WHEN MERCK STARTED its research into the statin field, it wasn't a given that a successful product would emerge from its efforts. In fact, Merck shut down the statin program when it saw toxicity in long-term animal studies. One of the failings of this chapter is the lack of detail and credit given to the subsequent studies that Merck toxicologists did to resurrect this class of compounds. (Merck toxicologists had also accomplished a similar feat with a class of agents used to treat ulcers called proton-pump inhibitors—again rescuing a very valuable franchise from initial adverse animal toxicology findings.) The commitment of Merck's P. Roy Vagelos to this field is what made these wonderful medicines a reality.

But the best part of this book is the account of the discovery and development of the most successful drug product of all time, Lipitor. Li's access to both Parke-Davis and Pfizer scientists provides an insider's view of how this compound was discovered—and almost not developed. It outlines the years of struggle that Parke-Davis endured in trying to discover its own statin. It also tells of the serendipity involved in discovering a new molecule as revealed by the lead chemist, Bruce Roth, who made the core pyrrole piece of the Lipitor molecule. Roth didn't have any initial insight; rather, he made this analog simply because he knew how to make pyrroles as a result of his Ph.D. thesis work.

The most memorable part of this story, however, involves how Parke-Davis management at a key internal meeting was getting ready to stop development of atorvastatin (generic name of Lipitor) because they believed that at best it would be the fifth statin to market and would be difficult to market against existing agents. What saved the day was the head biologist for the program, Roger Newton, getting on one knee and crooning to the tune of Al Jolson's "You Made Me Love You": "You've got to let us do the human tests. I know it's the right thing to do, and I'm begging you to do it." Management was impressed by the passion of Newton and the team. It also helped Newton's cause that the Parke-Davis pipeline was pretty bare at the time.

"Triumph of the Heart" has its flaws, particularly when Li steps away from his expertise as a medicinal chemist. He spends too little time on the toxicology issues that almost sunk statins at the start. In addition, the elegant work by Brown and Goldstein that revealed the mechanism of action of statins is given too little attention. He also understates the importance of the clinical studies with Lipitor in homozygous familial hypercholesterolemia patients. These studies gave the first clinically meaningful demonstration that the higher LDL-lowering ability of Lipitor had any clinical benefit over the competitive agents. Finally, more coverage of the Phase IV trials of Lipitor would have been very helpful. These trials changed medical practice in terms of the real value of getting LDL cholesterol levels to below 100 mg/deciliter, the importance of lower LDL cholesterol in people who are diabetic and hypertensive, and so on. These studies drove the expansion of the use of statins and established Lipitor as an extremely important medicine.

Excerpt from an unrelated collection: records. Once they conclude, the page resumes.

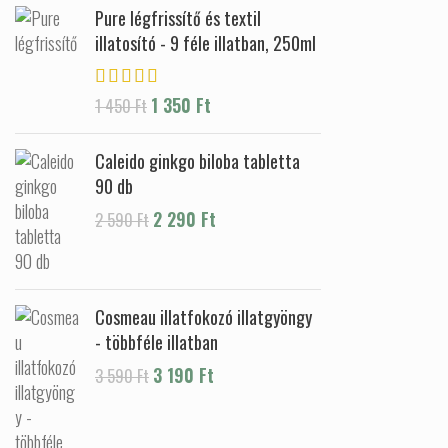
Pure légfrissítő és textil
illatosító - 9 féle illatban, 250ml
1 350
Ft
1 450
Ft
Caleido ginkgo biloba tabletta
90 db
Original price was: 2 590 Ft.
2 290
Ft
Current price is: 2
2 590
Ft
290 Ft.
Cosmeau illatfokozó illatgyöngy
- többféle illatban
3 190
Ft
3 590
Ft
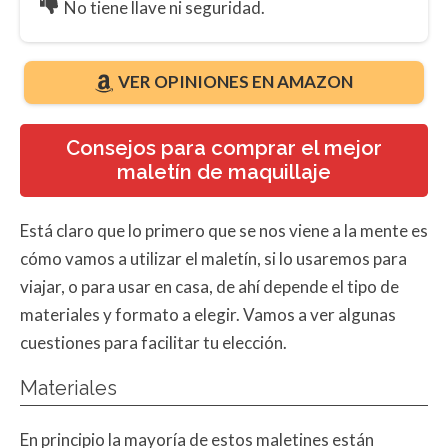
No tiene llave ni seguridad.
VER OPINIONES EN AMAZON
Consejos para comprar el mejor
maletín de maquillaje
Está claro que lo primero que se nos viene a la mente es
cómo vamos a utilizar el maletín, si lo usaremos para
viajar, o para usar en casa, de ahí depende el tipo de
materiales y formato a elegir. Vamos a ver algunas
cuestiones para facilitar tu elección.
Materiales
En principio la mayoría de estos maletines están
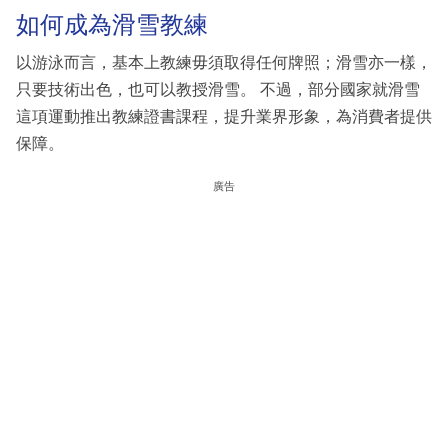
如何成為滑雪教練
以游泳而言，基本上教練毋須取得任何牌照；滑雪亦一樣，
只要技術出色，也可以教授滑雪。 不過，部分國家就滑雪
這項運動推出教練證書課程，提升業界形象，為消費者提供
保障。
廣告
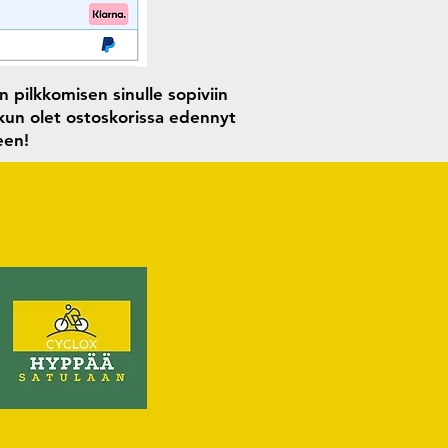
 pilkkomisen sinulle sopiviin
 kun olet ostoskorissa edennyt
seen!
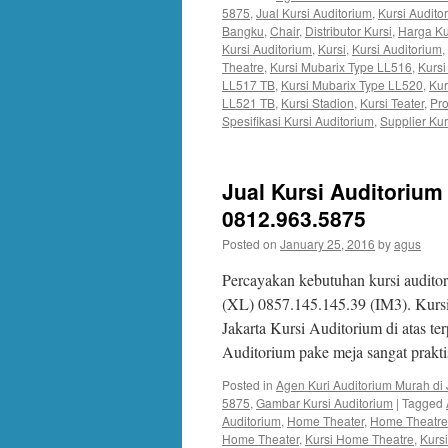
5875
,
Jual Kursi Auditorium
,
Kursi Audit
Bangku
,
Chair
,
Distributor Kursi
,
Harga Ku
Kursi Auditorium
,
Kursi
,
Kursi Auditorium
,
Theatre
,
Kursi Mubarix Type LL516
,
Kursi
LL517 TB
,
Kursi Mubarix Type LL520
,
Kur
LL521 TB
,
Kursi Stadion
,
Kursi Teater
,
Pro
Spesifikasi Kursi Auditorium
,
Supplier Kur
Jual Kursi Auditorium
0812.963.5875
Posted on
January 25, 2016
by
agus
Percayakan kebutuhan kursi audito
(XL) 0857.145.145.39 (IM3). Kur
Jakarta Kursi Auditorium di atas te
Auditorium pake meja sangat prak
Posted in
Agen Kuri Auditorium Murah di 
5875
,
Gambar Kursi Auditorium
|
Tagged
Auditorium
,
Home Theater
,
Home Theatre
Home Theater
,
Kursi Home Theatre
,
Kurs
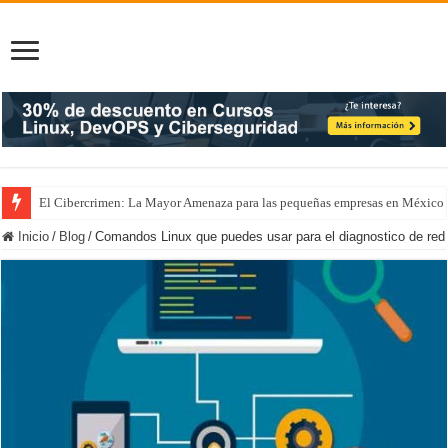
El Cibercrimen: La Mayor Amenaza para las pequeñas empresas en México
Inicio
/
Blog
/
Comandos Linux que puedes usar para el diagnostico de red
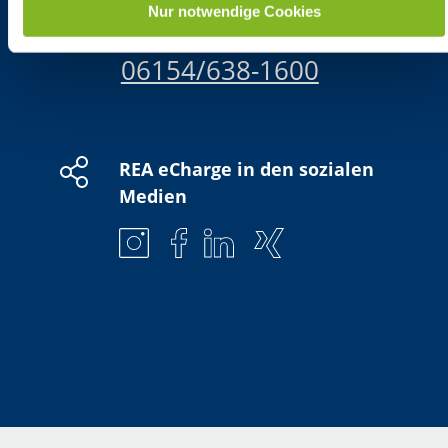
Nur notwendige Cookies
zuverlässig 24/7 erreichbar:
im Rahmen Ihrer Nutzung der Dienste gesammelt haben.
06154/638-1600
REA eCharge in den sozialen
Medien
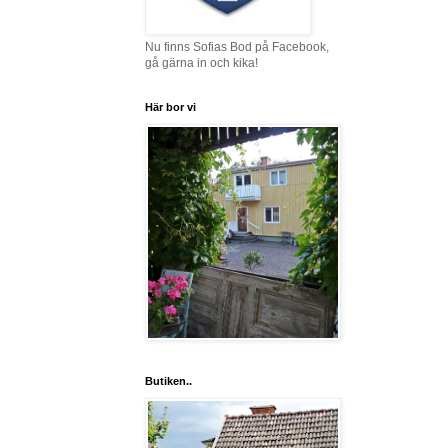
Nu finns Sofias Bod på Facebook,
gå gärna in och kika!
Här bor vi
Butiken..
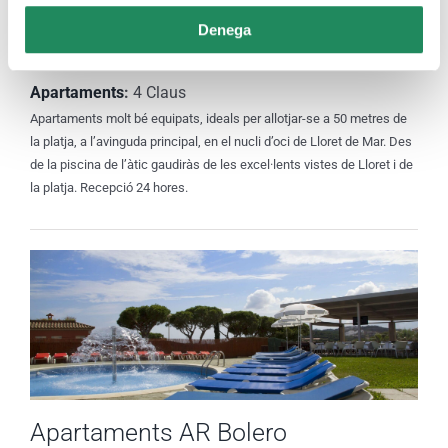
Denega
Apartaments Blau
Apartaments
:
4 Claus
Apartaments molt bé equipats, ideals per allotjar-se a 50 metres de
la platja, a l’avinguda principal, en el nucli d’oci de Lloret de Mar. Des
de la piscina de l’àtic gaudiràs de les excel·lents vistes de Lloret i de
la platja. Recepció 24 hores.
Apartaments AR Bolero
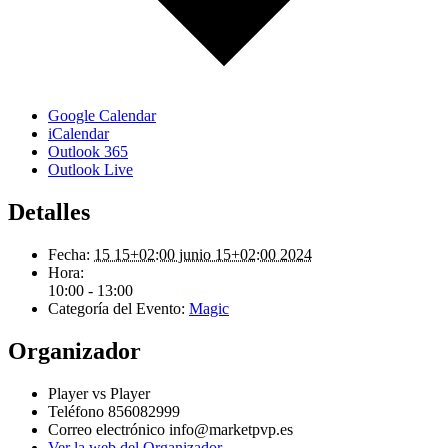
Google Calendar
iCalendar
Outlook 365
Outlook Live
Detalles
Fecha:
15 15+02:00 junio 15+02:00 2024
Hora:
10:00 - 13:00
Categoría del Evento:
Magic
Organizador
Player vs Player
Teléfono
856082999
Correo electrónico
info@marketpvp.es
Ver la web del Organizador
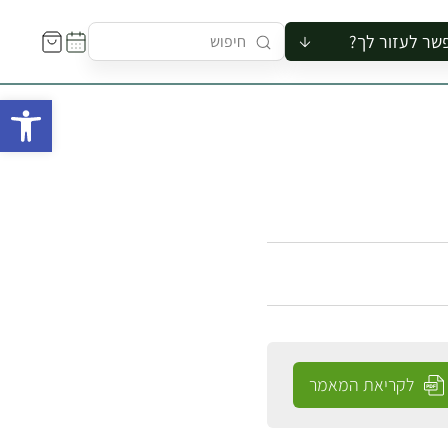
שר לעזור לך?
ור לקבוצה
פתח 
סיור
קורס
ר
רייה
ור בצריף
לקריאת המאמר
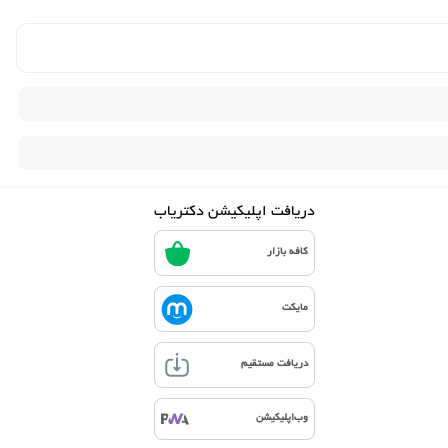
دریافت اپلیکیشن دکتریاب
کافه بازار
مایکت
دریافت مستقیم
وب‌اپلیکیشن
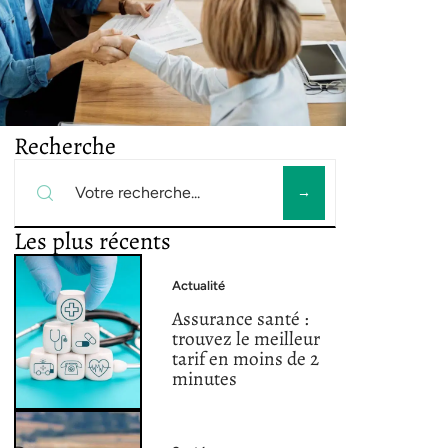
Recherche
Les plus récents
Actualité
Assurance santé :
trouvez le meilleur
tarif en moins de 2
minutes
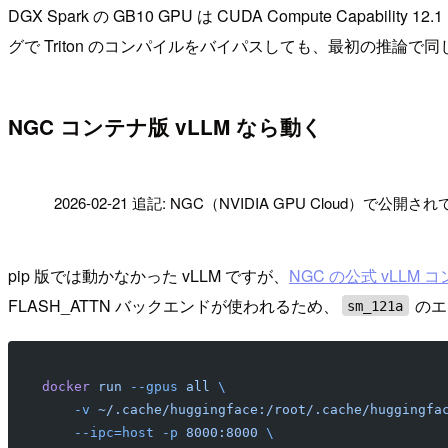
DGX Spark の GB10 GPU は CUDA Compute Capability 12.
グで Triton のコンパイルをバイパスしても、最初の推論で
NGC コンテナ版 vLLM なら動く
!
2026-02-21 追記: NGC（NVIDIA GPU Cloud）で公開
pip 版では動かなかった vLLM ですが、
NGC の公式 vLLM 
FLASH_ATTN バックエンドが使われるため、
のエ
sm_121a
docker
 run
 --gpus
 all
 \
    -v
 ~/.cache/huggingface:/root/.cache/huggingfa
    --ipc=host
 -p
 8000:8000
 \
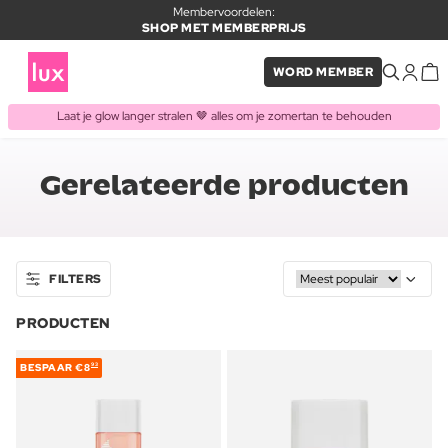
Membervoordelen:
SHOP MET MEMBERPRIJS
WORD MEMBER
Laat je glow langer stralen 🤎 alles om je zomertan te behouden
Gerelateerde producten
FILTERS
PRODUCTEN
BESPAAR
€8
93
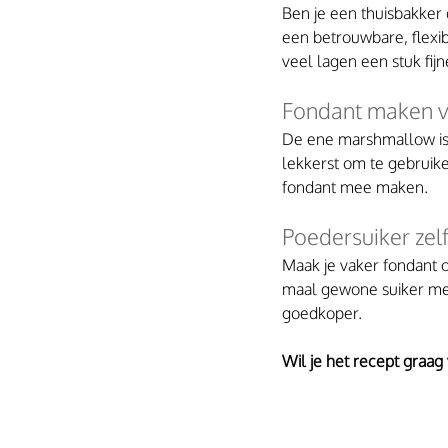
Ben je een thuisbakker 
een betrouwbare, flexib
veel lagen een stuk fijn
Fondant maken 
De ene marshmallow is 
lekkerst om te gebruike
fondant mee maken.
Poedersuiker zel
Maak je vaker fondant o
maal gewone suiker met 
goedkoper.
Wil je het recept graag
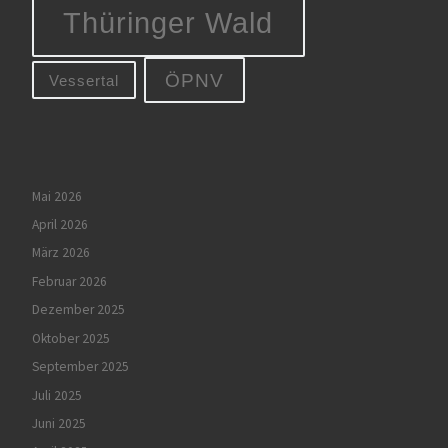
Thüringer Wald
ÖPNV
Vessertal
Mai 2026
April 2026
März 2026
Februar 2026
Dezember 2025
Oktober 2025
September 2025
Juli 2025
Juni 2025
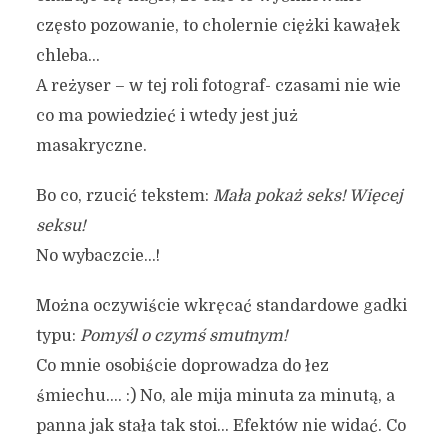
często pozowanie, to cholernie ciężki kawałek
chleba…
A reżyser – w tej roli fotograf- czasami nie wie
co ma powiedzieć i wtedy jest już
masakryczne.
Bo co, rzucić tekstem:
Mała pokaż seks! Więcej
seksu!
No wybaczcie…!
Można oczywiście wkręcać standardowe gadki
typu:
Pomyśl o czymś smutnym!
Co mnie osobiście doprowadza do łez
śmiechu…. :) No, ale mija minuta za minutą, a
panna jak stała tak stoi… Efektów nie widać. Co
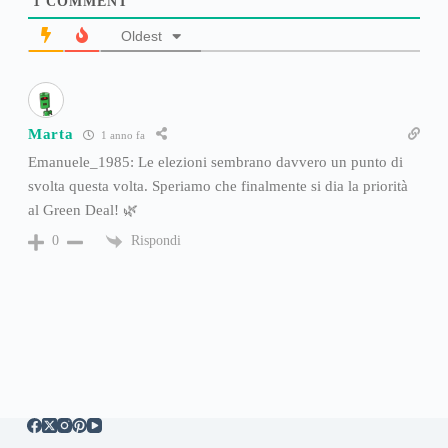
1
COMMENT
Oldest
Marta
1 anno fa
Emanuele_1985: Le elezioni sembrano davvero un punto di
svolta questa volta. Speriamo che finalmente si dia la priorità
al Green Deal! 🌿
Rispondi
0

These criticisms are relatively minor, however. This is a lively book and one that captures the essence of the tribulations of the drug discovery and development process. Furthermore, it provides a valuable historical account of the pharmaceutical industry that should be of interest to anyone who wants to get a flavor of how tenuous the discovery of medicines truly is.

John LaMattina is the former president of global R&D at Pfizer.